Source text Block Start

Indian & Chinese Gold consumers kept up their bargain-hunting for Gold Bars, Gold Coins and Gold Jewelry after Gold Prices slumped to a 8 month low last week. Gold and Silver seem poised for a Price Rally on signs of increased demand in India, China & as political turmoil in Italy after an election spurred haven demand. Initial results in Italy suggested the election may end in a divided parliament. Such an outcome may have induced safe-haven Gold and Silver bullion buying. Italy may require another vote after partial election results suggested the four-way race may end in a divided parliament. Gold Bullion’s discount to Platinum narrowed. With Silver prices down close to $28.50 & Gold price down to $1,555.55 on Feb. 21, the lowest since July 12, seem to have triggered fresh rally hopes for Bullion Investors. Daily volumes for cash benchmark Gold Bullion of 99.99% purity on the Shanghai Gold Exchange have been more than double the average in 2012 since Feb. 18, when it reached a record 22,024 kilograms, according to exchange data. The re-emergence of physical buyers in China following the Lunar New Year celebrations was an encouraging sign. The China Securities Regulatory Commission issued a new regulation allowing Gold ETFs – exchange-trade funds in January, which expands the channels for investors to buy the metal. India Gold Demand rose as traders & consumers rushed to buy Gold as prices seemed attractive & also on expectations that the Finance Minister may add more curbs on Gold Import or buying in the Union Budget to be announced on Feb 28.

Source text Block End

= Work task =
Extend the gold market report above with the next paragraph, picking up after its last sentence on Indian demand ahead of the Union Budget.

Listed entries Block Start

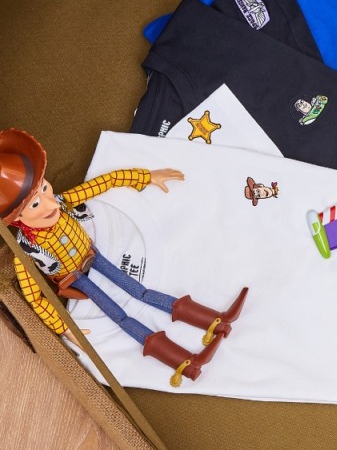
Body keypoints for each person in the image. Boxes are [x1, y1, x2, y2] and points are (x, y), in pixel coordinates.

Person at [0, 128, 247, 387]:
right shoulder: (26, 249)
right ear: (17, 218)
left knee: (141, 292)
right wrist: (65, 328)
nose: (50, 203)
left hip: (93, 255)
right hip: (76, 279)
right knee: (120, 316)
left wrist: (146, 176)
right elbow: (35, 298)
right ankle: (187, 363)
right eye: (35, 204)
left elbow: (103, 183)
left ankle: (217, 321)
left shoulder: (62, 202)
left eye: (45, 188)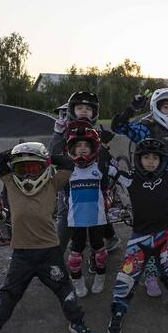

Listed entries Block End

= Answer section =
Central Banks add more Gold to Reserves:
Central Banks bought 77.3 tons of Gold Bullion in 2010 & 456.8 tons in 2011. Central banks are expected to again be strong buyers this year after they boosted purchases 17% to 534.6 tons last year, the most since 1964, according to the London-based World Gold Council. Total investor holdings in Gold ETPs stood at 2,560.097 tons on Feb. 22, down 2.8% from a record reached on Dec. 20. Data from the International Monetary Fund showed the central banks of Russia and Kazakhstan raised Gold Reserves in Jan. Russia and Kazakhstan expanded Gold Reserves for a fourth straight month in Jan, while Azerbaijan acquired bullion for the first time in more than three years, as central banks sought to diversify their assets. Russian holdings climbed 12.2 metric tons to 970 tons last month after gaining 8.5% over 2012. Kazakhstan’s Gold Reserves grew 1.5 tons to 116.8 tons, following last year’s 41% expansion, data on the IMF website showed.Azerbaijan’s holdings rose 1 ton, the first gain since May 2009, when it held 64 ounces.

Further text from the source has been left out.